Ira was a brilliant child and passed the First Second and Third Jamaica Local examinations by the age of fifteen. He re-sat and passed the Third Jamaica Local examinations on three separate occasions while awaiting the age to enter Mico, but Munro was to come calling first.
Path through Munro
Ira’s brilliance was brought to the attention of the Headmaster of Munro by his elementary school Headmaster, Teacher Ashton. Ashton was able to convince the Headmaster of Munro that Ira was a fit and proper young man to gain a place at Munro as a “Day Boy” and not as a boarding student. Ira then moved to live with a relative who lived on the eastern boundary of Munro, and at the ripe age of fifteen, became the first Day Boy in the history of the school.
Within one year at Munro, Ira took and passed the Senior Cambridge examinations with seven distinctions and graduated from Munro. His academic trailblazing opened the pathway for future generations of poor black boys, and day boys of all kinds, to enter Munro College.
After Munro he went on to teach at two elementary schools for a short period before taking and passing the then Civil Service Examination which led to his appointment as an Assistant Clerk of Courts at the Resident Magistrates Court for St. Andrew. This was his unheralded entry into the field of law, and what became a lifetime marriage to an illustrious profession. He was further educated at the University of London and was called to the Bar at Lincoln’s Inn in 1957.
By a series of promotions, he became Deputy Clerk of Courts, Clerk of Courts, Crown Counsel, Assistant Attorney General, Puisne Judge, Appeal Court Judge, President of the Court of Appeal, and on occasions acted as Chief Justice of Jamaica.
Prior to his elevation to the Bench, Ira Rowe was one of the most astute and eminent government prosecutors and earned the title of Queen’s Counsel at age thirty seven. Upon Jamaica gaining independence, Ira Rowe was appointed the first Legal Attaché for Jamaica to England, where he spear-headed and successfully operated the Jamaican Mission.
Justice Ira Rowe’s decisions over a thirty-year period fundamentally anchored Jamaica and Commonwealth jurisprudence in the Westminster model. Perhaps his most significant contribution to the Caribbean people was his legal crusade against the concept of illegitimacy in Family Law in the West Indies. The Family Law Committee of Jamaica, of which he was Chairman, abolished bastardy in Jamaica. He also served the region beyond Jamaica. Justice Rowe served as Appeal Judge in the Bahamas, in the Cayman Islands, in the Turks and Caicos Islands, and as President of the Court of Appeal of Belize.
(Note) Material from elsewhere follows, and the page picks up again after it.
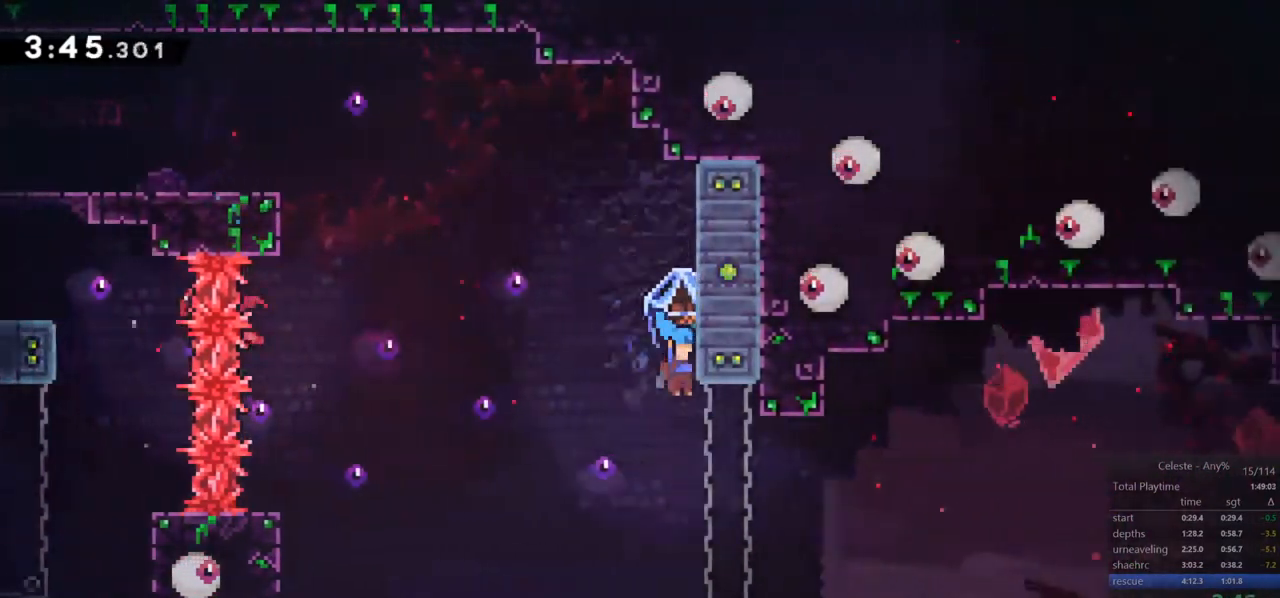
{"keys": ["down", "right"], "events": [[100, "down", "up"], [217, "up", "down"], [250, "grab", "up"], [283, "right", "up"], [333, "up", "up"], [483, "down", "down"], [483, "right", "down"]]}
His distinguished career on the Bench is matched by his service on the diplomatic front. He was a member of Jamaica’s delegation to the United Nations General Assembly in 1965 and 1966. He was a delegate to the UN Congress on the Prevention of Crime and Treatment of Offenders in 1975 and was appointed UN expert on the prevention of crime and treatment of offenders for the 7th and 8th Congresses. On the international scene, Justice Ira Rowe made his mark, delivering papers at the world conference on victimology in Yugoslavia, as well as at the inaugural meeting of the Society for the Reform of the Criminal Law Conference in Auckland, New Zealand in 1990.
As an educator, he made significant contributions in helping young lawyers hone their skills. For 15 years he dedicated his time as a tutor in family law at the Norman Law School and was Master of the Moots at the institution between 1975 and 1993.
Outside of court, he was constantly in demand to help resolve commercial disputes via arbitration and to chair Commissions of Enquiry. He was also for many years the Chancellor of the Anglican Diocese of Jamaica and a Trustee of Codrington Theological College in Barbados. The honour of Order of Jamaica was bestowed on him in 1986 for his services to law in Jamaica and beyond.
For these and other reasons, Ira Rowe has been inducted into the Munro College Old Boys Association Hall of Fame.